» PROVIDED ENTRIES:
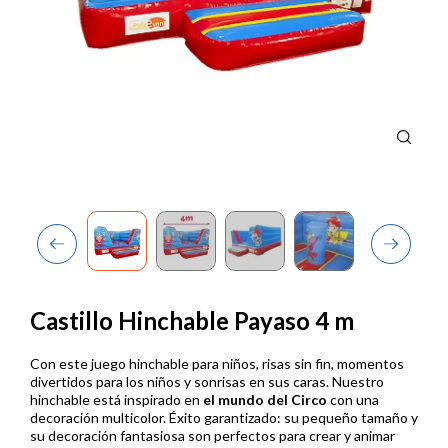
Previous
Next
Castillo Hinchable Payaso 4 m
Con este juego hinchable para niños, risas sin fin, momentos
divertidos para los niños y sonrisas en sus caras. Nuestro
hinchable está inspirado en
el mundo del Circo
con una
decoración multicolor. Éxito garantizado: su pequeño tamaño y
su decoración fantasiosa son perfectos para crear y animar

» DIRECTIONS FOR THIS TASK: Edit the entries so that each "decoración" becomes "ornamentación", and change nothing else. Leave the pictures out of your answer.

» EXERCISE OUTPUT:
Previous
Next
Castillo Hinchable Payaso 4 m
Con este juego hinchable para niños, risas sin fin, momentos
divertidos para los niños y sonrisas en sus caras. Nuestro
hinchable está inspirado en
el mundo del Circo
con una
ornamentación multicolor. Éxito garantizado: su pequeño tamaño y
su ornamentación fantasiosa son perfectos para crear y animar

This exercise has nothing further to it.